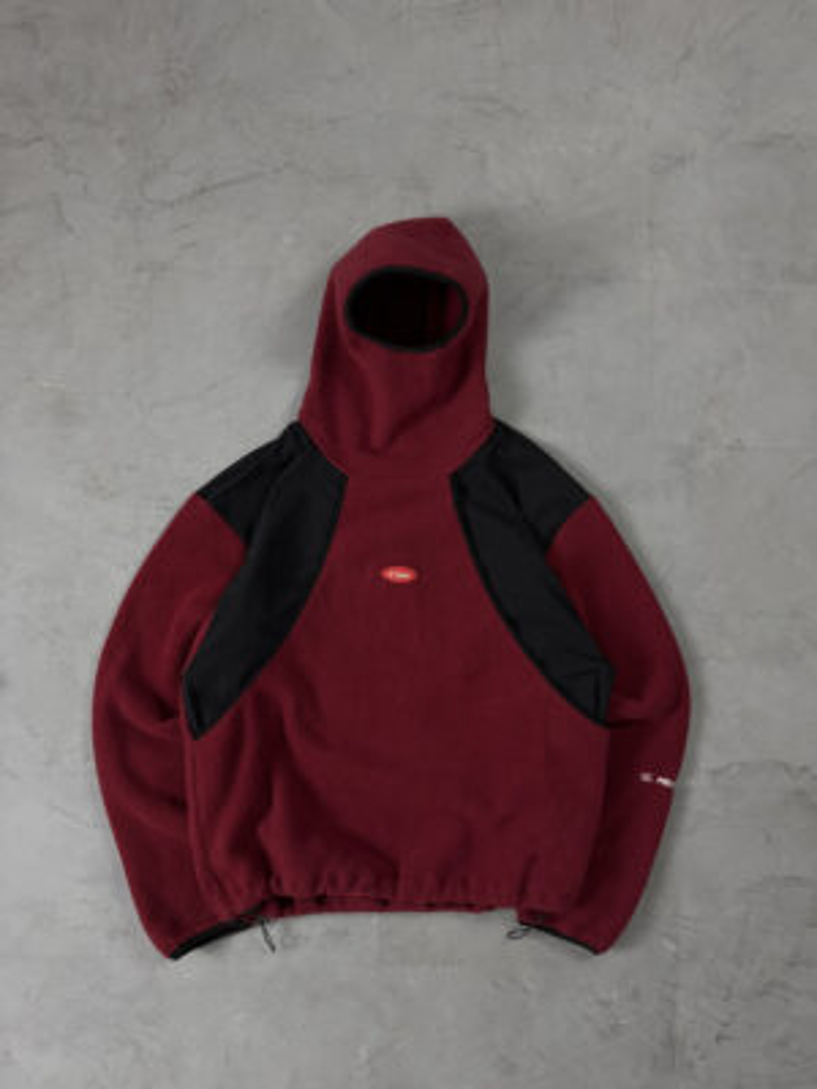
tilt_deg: -85.1
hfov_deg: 56.8
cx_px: 408
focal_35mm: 24
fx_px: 755
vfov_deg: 71.6
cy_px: 544
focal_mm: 6.76
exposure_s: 1/60
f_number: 1.78
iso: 125
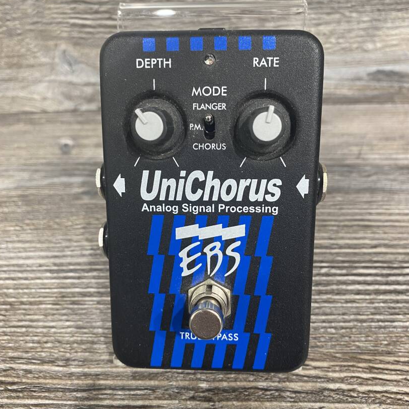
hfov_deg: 52.5
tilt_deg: -42.2
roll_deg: +2.1
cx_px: 204
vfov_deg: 52.5
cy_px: 222
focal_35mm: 31
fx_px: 414
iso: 100
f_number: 1.8
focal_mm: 4.25
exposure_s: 1/60
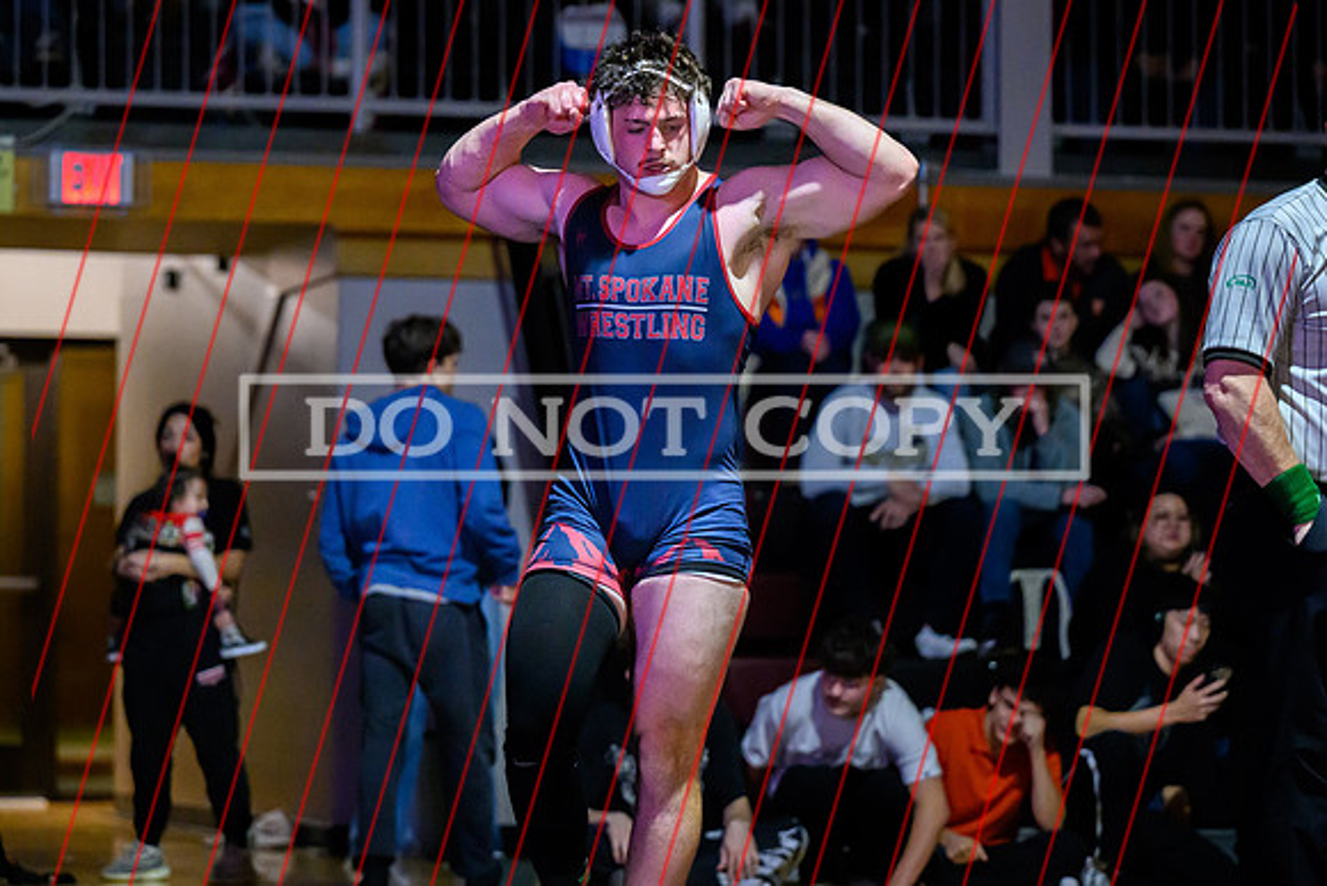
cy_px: 350
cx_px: 605
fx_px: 5262
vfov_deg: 9.6
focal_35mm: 143
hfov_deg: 14.4
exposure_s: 1/500
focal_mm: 115
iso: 12800
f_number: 2.8
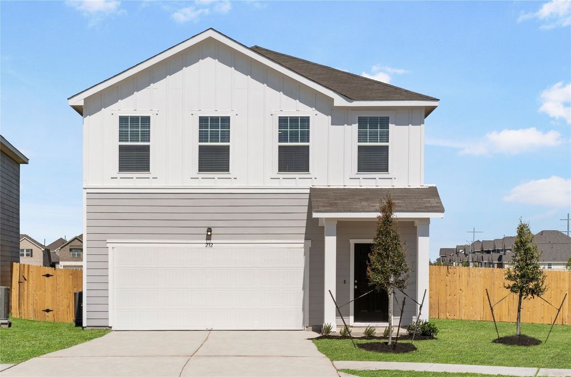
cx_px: 286
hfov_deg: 36.3
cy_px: 188
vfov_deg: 24.5
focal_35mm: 55
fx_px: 870
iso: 100
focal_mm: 55
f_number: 7.1
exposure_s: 1/1000
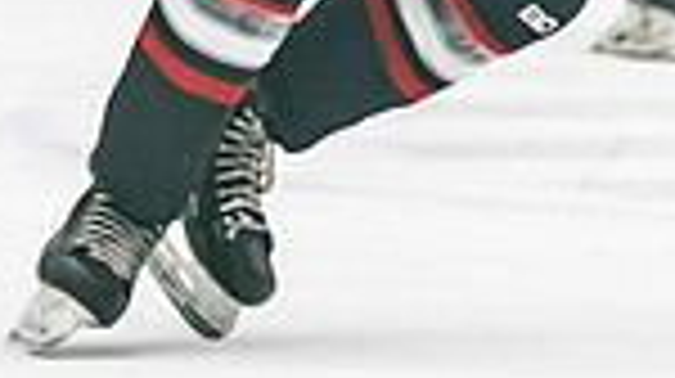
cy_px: 33
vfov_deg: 1.0
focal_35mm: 1258
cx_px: 624
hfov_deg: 1.7
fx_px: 22492
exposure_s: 1/640
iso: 1000
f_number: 2.8
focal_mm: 125
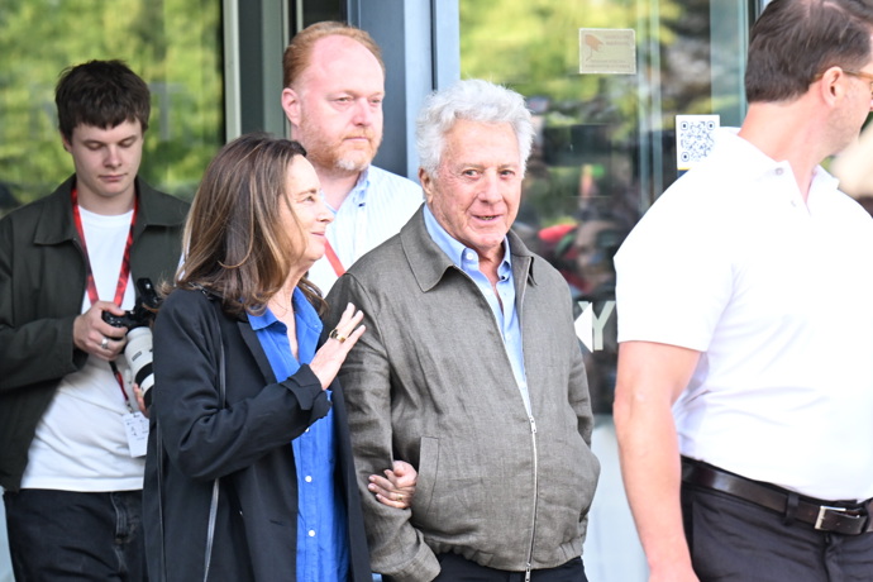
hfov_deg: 14.7
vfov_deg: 9.8
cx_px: 436
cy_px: 291
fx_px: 3395
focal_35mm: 140
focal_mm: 140
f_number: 5
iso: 1000
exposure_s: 1/320
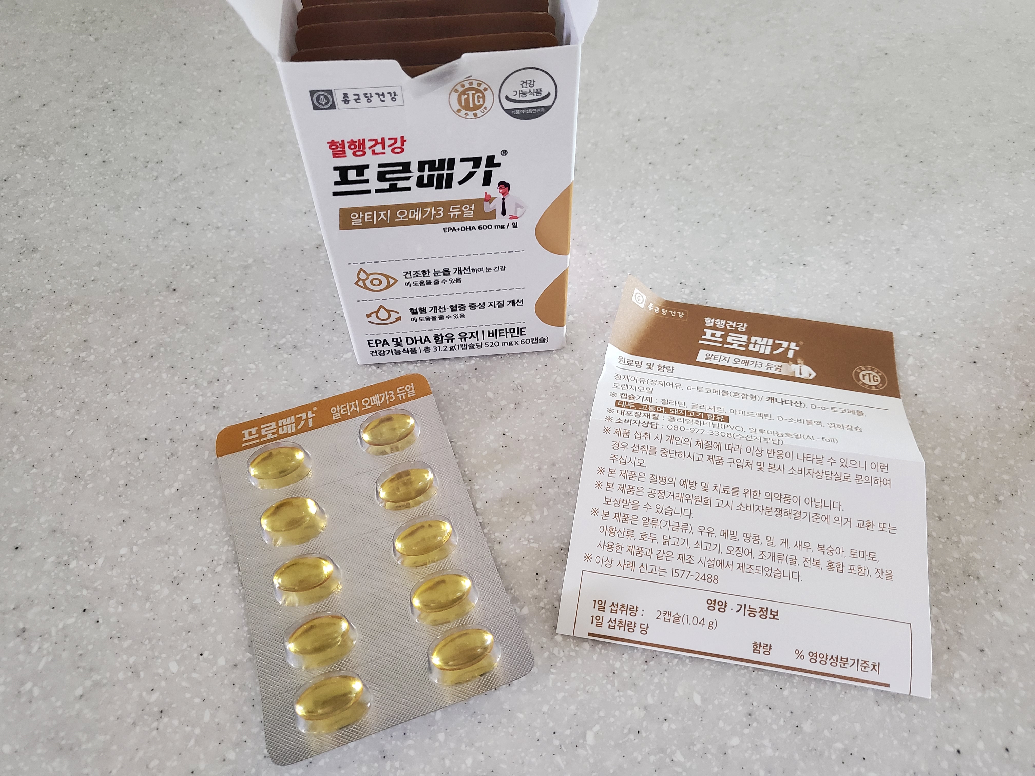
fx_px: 777
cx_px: 518
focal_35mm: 26
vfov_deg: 53.1
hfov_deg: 67.3
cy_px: 388
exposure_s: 1/39
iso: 320
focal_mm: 4.25
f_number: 1.8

> [JOB]
Leave the pictures out, and print every line of the listing exactly as written.

> [TASK RESPONSE]
tilt_deg: -85.1
hfov_deg: 56.8
cx_px: 408
focal_35mm: 24
fx_px: 755
vfov_deg: 71.6
cy_px: 544
focal_mm: 6.76
exposure_s: 1/60
f_number: 1.78
iso: 125
hfov_deg: 52.5
tilt_deg: -42.2
roll_deg: +2.1
cx_px: 204
vfov_deg: 52.5
cy_px: 222
focal_35mm: 31
fx_px: 414
iso: 100
f_number: 1.8
focal_mm: 4.25
exposure_s: 1/60
cy_px: 350
cx_px: 605
fx_px: 5262
vfov_deg: 9.6
focal_35mm: 143
hfov_deg: 14.4
exposure_s: 1/500
focal_mm: 115
iso: 12800
f_number: 2.8
cx_px: 286
hfov_deg: 36.3
cy_px: 188
vfov_deg: 24.5
focal_35mm: 55
fx_px: 870
iso: 100
focal_mm: 55
f_number: 7.1
exposure_s: 1/1000
cy_px: 33
vfov_deg: 1.0
focal_35mm: 1258
cx_px: 624
hfov_deg: 1.7
fx_px: 22492
exposure_s: 1/640
iso: 1000
f_number: 2.8
focal_mm: 125
hfov_deg: 14.7
vfov_deg: 9.8
cx_px: 436
cy_px: 291
fx_px: 3395
focal_35mm: 140
focal_mm: 140
f_number: 5
iso: 1000
exposure_s: 1/320
fx_px: 777
cx_px: 518
focal_35mm: 26
vfov_deg: 53.1
hfov_deg: 67.3
cy_px: 388
exposure_s: 1/39
iso: 320
focal_mm: 4.25
f_number: 1.8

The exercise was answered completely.